-- EXTRACT --

After several months of work, I'm excited to present a way for OpenGL and Vulkan applications to talk to each other when using Mesa.

Quoting from Khronos's own website, Vulkan promises to be a "new generation graphics and compute API that provides high-efficiency, cross-platform access to modern GPUs". However, as with all new API's, rewrites of any graphics applications leveraging Vulkan are going to be slow process. And not all applications might want to make the switch.

Since Vulkan offers higher efficiency and features missing in OpenGL, an application developer could however choose to rewrite performance critical sections in Vulkan, while keeping other parts in OpenGL for the sake of convenience. This would need a way for OpenGL and Vulkan to talk to each other. As of late 2016, this was formalized in the EXT_external_objects spec that defines primitives for exchanging buffers and synchronization primitives between OpenGL and Vulkan.

Mesa <3 EXT_external_objects

For the past several months Collabora has been working on bringing this functionality to Intel drivers for use by Chromium OS in collaboration with other stakeholders in Mesa.

The Iris driver, supporting modern Intel GPUs using Mesa's Gallium framework, first received this support thanks to work from Igalia. This was then followed by support for the i965 driver, supporting older Intel GPUs thanks to work done by Collabora.

-- TASK SET --
a: In the passage on OpenGL and Vulkan, which spec formalized the exchange of buffers and synchronization primitives between the two APIs in late 2016?
b: Return everything from "Mesa <3 EXT_external_objects" down to "done by Collabora." in the passage on OpenGL and Vulkan.
These rows have no connection to the passage on OpenGL and Vulkan.

Records from a collection:
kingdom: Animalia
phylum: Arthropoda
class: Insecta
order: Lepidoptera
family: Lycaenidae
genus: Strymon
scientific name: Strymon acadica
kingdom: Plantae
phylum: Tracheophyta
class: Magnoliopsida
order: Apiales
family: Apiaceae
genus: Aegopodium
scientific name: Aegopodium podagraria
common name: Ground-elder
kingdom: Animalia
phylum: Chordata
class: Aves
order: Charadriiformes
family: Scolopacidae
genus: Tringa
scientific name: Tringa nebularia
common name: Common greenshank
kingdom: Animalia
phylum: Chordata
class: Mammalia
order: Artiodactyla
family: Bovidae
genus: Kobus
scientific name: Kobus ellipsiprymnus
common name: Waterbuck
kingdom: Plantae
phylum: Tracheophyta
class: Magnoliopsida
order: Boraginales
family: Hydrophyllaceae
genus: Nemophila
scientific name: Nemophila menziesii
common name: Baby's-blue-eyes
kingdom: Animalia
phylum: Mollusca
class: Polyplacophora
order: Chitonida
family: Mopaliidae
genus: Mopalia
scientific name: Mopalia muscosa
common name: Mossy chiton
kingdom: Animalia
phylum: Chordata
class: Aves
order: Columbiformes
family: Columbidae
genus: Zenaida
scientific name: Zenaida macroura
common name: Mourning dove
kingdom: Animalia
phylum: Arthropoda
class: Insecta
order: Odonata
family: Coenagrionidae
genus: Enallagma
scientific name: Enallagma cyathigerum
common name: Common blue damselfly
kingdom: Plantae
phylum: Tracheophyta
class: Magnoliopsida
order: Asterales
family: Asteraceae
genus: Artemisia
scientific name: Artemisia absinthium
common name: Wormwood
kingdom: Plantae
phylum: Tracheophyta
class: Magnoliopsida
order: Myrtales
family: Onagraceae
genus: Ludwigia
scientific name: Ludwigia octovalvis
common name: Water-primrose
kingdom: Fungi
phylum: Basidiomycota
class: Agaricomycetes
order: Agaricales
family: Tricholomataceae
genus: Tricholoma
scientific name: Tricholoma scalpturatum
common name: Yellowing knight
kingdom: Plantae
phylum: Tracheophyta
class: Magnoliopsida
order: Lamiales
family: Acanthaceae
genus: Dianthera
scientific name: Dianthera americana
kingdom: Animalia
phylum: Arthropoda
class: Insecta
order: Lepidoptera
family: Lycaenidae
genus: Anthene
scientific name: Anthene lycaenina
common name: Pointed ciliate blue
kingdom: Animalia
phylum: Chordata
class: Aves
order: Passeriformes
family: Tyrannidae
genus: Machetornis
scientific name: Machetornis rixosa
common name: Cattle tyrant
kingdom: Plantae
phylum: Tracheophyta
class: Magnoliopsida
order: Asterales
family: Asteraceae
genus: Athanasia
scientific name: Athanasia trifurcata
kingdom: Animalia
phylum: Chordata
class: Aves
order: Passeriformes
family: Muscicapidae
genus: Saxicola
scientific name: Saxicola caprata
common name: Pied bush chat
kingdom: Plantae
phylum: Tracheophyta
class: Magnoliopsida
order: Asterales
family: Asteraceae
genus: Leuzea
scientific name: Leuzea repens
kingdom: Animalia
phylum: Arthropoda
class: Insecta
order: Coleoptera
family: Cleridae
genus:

-- SOLUTIONS TO EACH TASK --
a: EXT_external_objects

b:
Mesa <3 EXT_external_objects

For the past several months Collabora has been working on bringing this functionality to Intel drivers for use by Chromium OS in collaboration with other stakeholders in Mesa.

The Iris driver, supporting modern Intel GPUs using Mesa's Gallium framework, first received this support thanks to work from Igalia. This was then followed by support for the i965 driver, supporting older Intel GPUs thanks to work done by Collabora.